## Exercise goal
Could you find each line of the data below that contains the word "wrist" and copy those lines?

## Given records
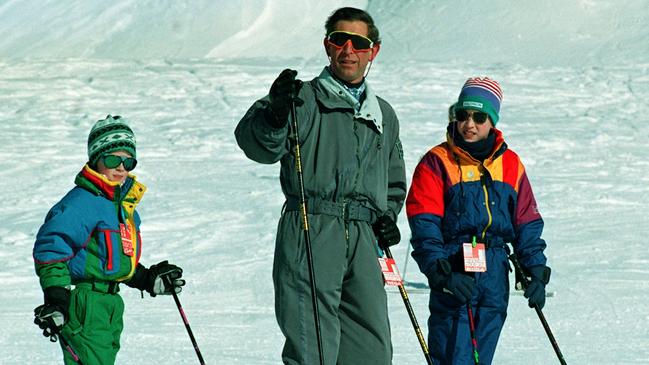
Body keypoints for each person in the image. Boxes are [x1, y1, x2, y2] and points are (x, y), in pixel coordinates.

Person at [234, 7, 407, 365]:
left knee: (371, 349)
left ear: (373, 50)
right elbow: (257, 146)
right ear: (327, 47)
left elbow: (393, 181)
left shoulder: (384, 114)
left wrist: (386, 216)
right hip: (313, 228)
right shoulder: (302, 99)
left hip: (363, 236)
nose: (348, 50)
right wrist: (274, 115)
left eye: (358, 43)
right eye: (338, 41)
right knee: (313, 347)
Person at [406, 78, 551, 364]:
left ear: (492, 121)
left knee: (480, 358)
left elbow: (526, 221)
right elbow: (424, 224)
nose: (469, 124)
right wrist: (441, 271)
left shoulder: (510, 164)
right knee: (453, 356)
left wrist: (535, 268)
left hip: (495, 271)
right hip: (456, 268)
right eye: (463, 115)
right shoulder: (437, 162)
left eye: (479, 117)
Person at [32, 115, 186, 365]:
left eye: (129, 161)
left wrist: (147, 279)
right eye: (113, 159)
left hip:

## Response area
left wrist: (386, 216)
right wrist: (274, 115)
right wrist: (441, 271)
left wrist: (535, 268)
left wrist: (147, 279)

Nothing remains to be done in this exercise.